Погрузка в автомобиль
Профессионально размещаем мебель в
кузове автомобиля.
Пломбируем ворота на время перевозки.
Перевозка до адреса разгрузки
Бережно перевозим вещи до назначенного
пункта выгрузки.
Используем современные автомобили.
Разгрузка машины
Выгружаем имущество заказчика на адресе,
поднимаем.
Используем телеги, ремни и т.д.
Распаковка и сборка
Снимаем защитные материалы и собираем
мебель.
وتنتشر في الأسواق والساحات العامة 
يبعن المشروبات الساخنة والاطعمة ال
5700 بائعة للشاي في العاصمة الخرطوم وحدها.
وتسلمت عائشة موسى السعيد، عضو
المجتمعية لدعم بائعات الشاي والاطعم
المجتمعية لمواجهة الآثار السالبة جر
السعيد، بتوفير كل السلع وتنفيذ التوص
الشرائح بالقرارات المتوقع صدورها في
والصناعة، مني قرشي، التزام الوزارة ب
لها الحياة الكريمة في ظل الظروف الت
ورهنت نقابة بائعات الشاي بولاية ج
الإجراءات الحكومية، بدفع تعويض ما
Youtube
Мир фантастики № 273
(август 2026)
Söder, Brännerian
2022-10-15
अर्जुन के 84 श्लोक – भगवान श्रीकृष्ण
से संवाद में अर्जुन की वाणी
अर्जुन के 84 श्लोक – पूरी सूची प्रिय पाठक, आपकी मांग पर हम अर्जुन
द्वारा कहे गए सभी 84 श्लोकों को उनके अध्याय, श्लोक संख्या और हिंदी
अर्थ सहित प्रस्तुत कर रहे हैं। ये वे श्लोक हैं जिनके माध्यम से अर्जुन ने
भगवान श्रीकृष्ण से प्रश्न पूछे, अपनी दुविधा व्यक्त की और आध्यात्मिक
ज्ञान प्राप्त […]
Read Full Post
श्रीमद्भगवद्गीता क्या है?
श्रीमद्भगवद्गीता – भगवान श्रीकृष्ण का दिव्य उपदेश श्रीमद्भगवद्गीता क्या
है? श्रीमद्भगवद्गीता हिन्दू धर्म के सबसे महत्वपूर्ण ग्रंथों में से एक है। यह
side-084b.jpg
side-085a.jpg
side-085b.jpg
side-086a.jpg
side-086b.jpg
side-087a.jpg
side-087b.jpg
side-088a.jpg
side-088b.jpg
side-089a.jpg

● **What you need to do**
The lines above, starting at the one with "Используем телеги, ремни и т.д." and ending at the one with "المجتمعية لمواجهة الآثار السالبة جر", are the only ones to return, exactly as written.

● **Answer below**
Используем телеги, ремни и т.д.
Распаковка и сборка
Снимаем защитные материалы и собираем
мебель.
وتنتشر في الأسواق والساحات العامة 
يبعن المشروبات الساخنة والاطعمة ال
5700 بائعة للشاي في العاصمة الخرطوم وحدها.
وتسلمت عائشة موسى السعيد، عضو
المجتمعية لدعم بائعات الشاي والاطعم
المجتمعية لمواجهة الآثار السالبة جر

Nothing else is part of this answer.